Yesterday I was please to be passed along this blogpost from lawyerist.com called Uncovering Big Bias with Big Data and written by David Colarusso, a lawyer who became a data scientist.
For the article, David mines a recently opened criminal justice data set from Virginia, and asked the question, what affects the length of sentence more: income or race? His explanation of each step is readable by non-technical people.
The answer he came up with is race, by a long margin, although he also found that class matters too.
In particular he fit his data with the outcome variable set to length of sentence in days - or rather, log(1 + that term), which he explains nicely - and he chose the attributes to be the gender of the defendant, a bunch of indicator variables to determine the race of the defendant (one for each race except white, which was the "default race," which I thought was a nice touch), the income of the defendant, and finally the "seriousness of the charge," a system which he built himself and explains. He gives a reasonable explanation of all of these choices except for the gender.
His conclusion:
For a black man in Virginia to get the same treatment as his Caucasian peer, he must earn an additional $90,000 a year.

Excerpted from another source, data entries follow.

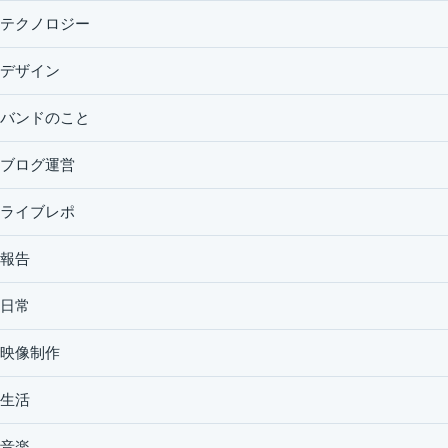
テクノロジー
デザイン
バンドのこと
ブログ運営
ライブレポ
報告
日常
映像制作
生活
音楽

This sentence follows directly from staring at this table for a couple of minutes, if you imagine two defendants with the same characteristics except one is white and the other is black:
It's simplistic, and he could have made other choices, but it's a convincing start. Don't trust me though, take a look at his blogpost, and also his github code which includes his iPython notebook.
I am so glad people are doing this. Compared to shitty ways of using data, which end up doubling down on poor and black folks, this kind of analysis shines a light on how the system works against them, and gives me hope that one day we'll fix it.